ABOUT THIS TASK
Each line below that contains "slab" should be counted; give the total alone.

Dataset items
>>
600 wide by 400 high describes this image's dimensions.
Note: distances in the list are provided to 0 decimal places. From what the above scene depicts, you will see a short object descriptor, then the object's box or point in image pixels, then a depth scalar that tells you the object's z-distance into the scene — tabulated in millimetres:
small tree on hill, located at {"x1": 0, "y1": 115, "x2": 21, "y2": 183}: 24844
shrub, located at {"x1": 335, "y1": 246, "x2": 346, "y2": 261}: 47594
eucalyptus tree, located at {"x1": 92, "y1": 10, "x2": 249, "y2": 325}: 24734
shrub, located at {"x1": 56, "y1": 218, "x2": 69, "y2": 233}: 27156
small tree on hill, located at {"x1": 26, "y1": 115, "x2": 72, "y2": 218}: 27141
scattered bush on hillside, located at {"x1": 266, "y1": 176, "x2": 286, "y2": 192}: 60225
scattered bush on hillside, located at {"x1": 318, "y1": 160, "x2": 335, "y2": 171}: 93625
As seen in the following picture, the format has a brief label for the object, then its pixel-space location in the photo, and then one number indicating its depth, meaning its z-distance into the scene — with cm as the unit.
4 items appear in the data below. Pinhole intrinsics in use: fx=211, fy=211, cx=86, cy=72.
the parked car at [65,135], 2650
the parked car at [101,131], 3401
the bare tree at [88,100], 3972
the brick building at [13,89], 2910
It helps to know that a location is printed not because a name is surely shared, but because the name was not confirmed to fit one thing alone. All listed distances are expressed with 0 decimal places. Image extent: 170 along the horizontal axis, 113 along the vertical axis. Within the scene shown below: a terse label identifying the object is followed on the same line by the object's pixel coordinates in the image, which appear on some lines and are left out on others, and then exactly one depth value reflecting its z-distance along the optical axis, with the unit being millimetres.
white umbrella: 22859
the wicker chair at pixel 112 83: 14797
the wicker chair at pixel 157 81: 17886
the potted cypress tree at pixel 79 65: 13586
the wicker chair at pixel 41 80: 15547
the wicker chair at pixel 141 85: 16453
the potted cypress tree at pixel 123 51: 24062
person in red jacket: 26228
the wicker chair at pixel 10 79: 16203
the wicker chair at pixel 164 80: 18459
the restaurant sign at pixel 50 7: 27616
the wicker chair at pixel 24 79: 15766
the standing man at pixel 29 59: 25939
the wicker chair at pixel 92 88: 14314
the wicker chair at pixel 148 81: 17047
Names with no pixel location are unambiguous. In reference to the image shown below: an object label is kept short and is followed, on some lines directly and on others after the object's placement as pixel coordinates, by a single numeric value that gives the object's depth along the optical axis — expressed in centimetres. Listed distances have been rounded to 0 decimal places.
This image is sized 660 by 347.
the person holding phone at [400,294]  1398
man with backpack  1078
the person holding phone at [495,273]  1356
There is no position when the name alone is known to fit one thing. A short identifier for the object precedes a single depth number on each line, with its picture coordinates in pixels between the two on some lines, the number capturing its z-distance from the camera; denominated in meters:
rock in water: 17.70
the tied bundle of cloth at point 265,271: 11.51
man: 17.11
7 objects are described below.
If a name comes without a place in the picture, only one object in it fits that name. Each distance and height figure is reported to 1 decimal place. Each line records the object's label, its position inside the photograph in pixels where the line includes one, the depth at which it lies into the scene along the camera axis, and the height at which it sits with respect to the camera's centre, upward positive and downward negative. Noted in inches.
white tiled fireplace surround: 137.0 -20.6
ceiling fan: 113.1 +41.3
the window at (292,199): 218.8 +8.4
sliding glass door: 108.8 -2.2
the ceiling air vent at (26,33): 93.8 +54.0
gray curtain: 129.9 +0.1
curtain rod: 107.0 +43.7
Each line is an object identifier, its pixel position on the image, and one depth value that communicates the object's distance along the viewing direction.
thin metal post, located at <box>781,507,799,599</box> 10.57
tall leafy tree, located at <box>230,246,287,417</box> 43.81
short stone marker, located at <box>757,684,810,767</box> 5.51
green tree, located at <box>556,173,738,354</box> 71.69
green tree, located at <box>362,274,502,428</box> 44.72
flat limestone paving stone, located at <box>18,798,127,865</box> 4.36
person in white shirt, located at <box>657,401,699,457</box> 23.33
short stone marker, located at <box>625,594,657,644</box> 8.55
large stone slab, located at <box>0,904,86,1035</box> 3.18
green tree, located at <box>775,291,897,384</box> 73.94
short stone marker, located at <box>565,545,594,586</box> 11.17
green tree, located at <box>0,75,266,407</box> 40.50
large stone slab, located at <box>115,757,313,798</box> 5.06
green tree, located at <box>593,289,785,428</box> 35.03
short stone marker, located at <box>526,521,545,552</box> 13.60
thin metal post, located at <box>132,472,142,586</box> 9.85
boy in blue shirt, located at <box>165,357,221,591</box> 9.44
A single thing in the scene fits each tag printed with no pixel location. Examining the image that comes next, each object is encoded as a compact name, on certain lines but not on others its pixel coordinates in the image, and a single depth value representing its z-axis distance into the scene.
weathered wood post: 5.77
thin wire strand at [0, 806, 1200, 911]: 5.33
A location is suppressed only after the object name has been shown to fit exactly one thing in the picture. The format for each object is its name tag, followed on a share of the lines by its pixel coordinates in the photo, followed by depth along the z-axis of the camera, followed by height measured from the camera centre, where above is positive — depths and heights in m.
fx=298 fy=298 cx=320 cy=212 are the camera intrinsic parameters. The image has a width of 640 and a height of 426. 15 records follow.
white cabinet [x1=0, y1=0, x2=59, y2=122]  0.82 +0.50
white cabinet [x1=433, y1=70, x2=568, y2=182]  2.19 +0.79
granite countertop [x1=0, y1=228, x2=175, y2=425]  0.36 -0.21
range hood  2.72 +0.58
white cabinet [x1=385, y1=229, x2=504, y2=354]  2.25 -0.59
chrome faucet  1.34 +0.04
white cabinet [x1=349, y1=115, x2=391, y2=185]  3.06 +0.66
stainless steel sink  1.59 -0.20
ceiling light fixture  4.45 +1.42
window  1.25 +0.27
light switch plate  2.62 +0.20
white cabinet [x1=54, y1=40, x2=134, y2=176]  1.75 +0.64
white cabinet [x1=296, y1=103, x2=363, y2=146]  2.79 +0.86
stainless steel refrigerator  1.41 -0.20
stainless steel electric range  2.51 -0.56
<<
WRITTEN RESPONSE
2